The next serious vulnerability was found in a plugin that relates to the lack of proper input validation in the ‘s’ parameter in the ‘edd_download_search’ action. This specifically is being sent to stem from the ‘edd_ajax_download_search()‘ function located in the ‘./includes/ajax-functions.php’ file.

The third of these significant vulnerabilities was discovered in a plugin, which relates to the lack of proper input validation in the ‘surveys_ids’ parameter in the ‘ays_surveys_export_json’ action. Explaining how this works exactly, it means aan attacker needs to be authenticated but administrator privileges are not required. An example of this can be seen when it is used by an account with a ‘subscriber’ privilege level.

Explicit Control

From there the values are inserted into SQL queries without modification or with minimal modification, making them vulnerable to classic SQL injection attacks. As mentioned, the attacker may then ability to access sensitive information, delete or modify data, or even take control of the entire website.

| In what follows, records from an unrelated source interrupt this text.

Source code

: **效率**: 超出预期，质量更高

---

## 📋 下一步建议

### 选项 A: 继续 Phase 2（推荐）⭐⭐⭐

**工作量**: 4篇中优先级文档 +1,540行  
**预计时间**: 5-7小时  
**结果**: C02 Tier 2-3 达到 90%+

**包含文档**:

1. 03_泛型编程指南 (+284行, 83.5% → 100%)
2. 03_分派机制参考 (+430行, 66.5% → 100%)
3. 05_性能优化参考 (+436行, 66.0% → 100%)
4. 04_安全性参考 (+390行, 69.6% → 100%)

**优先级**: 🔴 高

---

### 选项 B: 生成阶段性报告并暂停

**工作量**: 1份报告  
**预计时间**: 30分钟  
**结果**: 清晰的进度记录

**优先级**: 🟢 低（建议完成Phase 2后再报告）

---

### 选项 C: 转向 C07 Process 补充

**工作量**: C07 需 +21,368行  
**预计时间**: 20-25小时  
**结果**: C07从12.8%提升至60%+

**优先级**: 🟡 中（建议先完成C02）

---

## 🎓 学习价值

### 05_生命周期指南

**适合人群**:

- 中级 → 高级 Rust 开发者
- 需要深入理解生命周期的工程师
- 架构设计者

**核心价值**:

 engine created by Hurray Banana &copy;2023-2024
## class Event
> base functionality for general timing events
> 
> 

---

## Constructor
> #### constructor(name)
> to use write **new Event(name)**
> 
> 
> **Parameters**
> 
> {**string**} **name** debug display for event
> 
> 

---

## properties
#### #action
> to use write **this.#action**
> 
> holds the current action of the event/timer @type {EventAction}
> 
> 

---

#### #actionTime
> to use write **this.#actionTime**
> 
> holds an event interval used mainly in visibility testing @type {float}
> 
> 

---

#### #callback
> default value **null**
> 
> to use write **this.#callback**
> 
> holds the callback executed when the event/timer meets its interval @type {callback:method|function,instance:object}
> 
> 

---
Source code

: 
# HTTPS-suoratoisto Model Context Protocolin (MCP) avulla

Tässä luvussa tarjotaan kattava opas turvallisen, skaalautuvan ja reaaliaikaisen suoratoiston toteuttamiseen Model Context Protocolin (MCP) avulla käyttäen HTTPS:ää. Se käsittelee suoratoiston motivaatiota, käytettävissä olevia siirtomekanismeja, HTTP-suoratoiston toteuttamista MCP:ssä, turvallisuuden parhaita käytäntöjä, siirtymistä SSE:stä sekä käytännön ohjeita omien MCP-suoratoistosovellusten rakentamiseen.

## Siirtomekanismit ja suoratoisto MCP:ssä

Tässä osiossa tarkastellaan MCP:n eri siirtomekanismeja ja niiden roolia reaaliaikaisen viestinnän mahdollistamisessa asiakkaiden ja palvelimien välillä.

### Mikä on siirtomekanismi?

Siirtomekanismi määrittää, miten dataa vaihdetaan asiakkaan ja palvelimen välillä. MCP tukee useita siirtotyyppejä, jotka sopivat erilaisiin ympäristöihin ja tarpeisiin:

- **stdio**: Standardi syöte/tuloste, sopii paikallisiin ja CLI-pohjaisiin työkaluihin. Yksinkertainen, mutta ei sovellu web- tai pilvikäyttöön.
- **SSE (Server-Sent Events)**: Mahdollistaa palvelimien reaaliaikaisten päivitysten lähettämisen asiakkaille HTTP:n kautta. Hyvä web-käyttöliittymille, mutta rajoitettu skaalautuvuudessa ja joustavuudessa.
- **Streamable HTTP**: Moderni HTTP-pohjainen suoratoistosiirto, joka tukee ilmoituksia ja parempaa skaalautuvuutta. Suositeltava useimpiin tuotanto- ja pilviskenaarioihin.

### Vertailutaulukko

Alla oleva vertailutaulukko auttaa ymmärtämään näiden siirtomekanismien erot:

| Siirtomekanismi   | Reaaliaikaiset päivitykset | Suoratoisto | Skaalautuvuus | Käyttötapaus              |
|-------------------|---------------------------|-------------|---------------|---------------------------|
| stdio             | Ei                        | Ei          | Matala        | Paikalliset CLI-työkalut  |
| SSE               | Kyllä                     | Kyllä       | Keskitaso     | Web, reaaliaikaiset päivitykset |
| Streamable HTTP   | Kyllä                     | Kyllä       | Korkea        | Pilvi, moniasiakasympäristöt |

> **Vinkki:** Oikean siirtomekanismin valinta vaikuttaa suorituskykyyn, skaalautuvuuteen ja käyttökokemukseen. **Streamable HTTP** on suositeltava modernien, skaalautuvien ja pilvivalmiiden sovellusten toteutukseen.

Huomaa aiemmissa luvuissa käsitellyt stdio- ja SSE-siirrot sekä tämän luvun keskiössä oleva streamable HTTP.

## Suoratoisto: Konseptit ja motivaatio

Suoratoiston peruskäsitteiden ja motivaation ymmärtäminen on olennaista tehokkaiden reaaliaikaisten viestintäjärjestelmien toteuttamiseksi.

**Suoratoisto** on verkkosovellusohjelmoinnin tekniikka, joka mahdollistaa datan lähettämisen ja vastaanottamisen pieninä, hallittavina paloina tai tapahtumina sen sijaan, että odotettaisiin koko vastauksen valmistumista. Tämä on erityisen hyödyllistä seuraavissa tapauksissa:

These vulnerabilities were found in widely-used plugins, and a significant number of websites being at risk is likely. Any user who is using these plugins is strongly advised to update their software immediately as a means of protecting their websites from potential exploitation. WordPress IS aware of the issue and the team behind these plugins is working quickly to address the vulnerabilities and release updates.

Addressing the Issue

At the time of this release, the three vulnerabilities have been assigned CVE identifiers, but they are still pending approval. This means that they are currently being evaluated by the relevant authorities to determine their severity and potential impact. 3WAF rules have been issued for user reference in response to these security vulnerabilities:

CVE-2023-23488 -> 406016

CVE-2023-23489 -> 406017

CVE-2023-23490 -> 406018

There will be a need to continuously monitor the results and any false positive rates.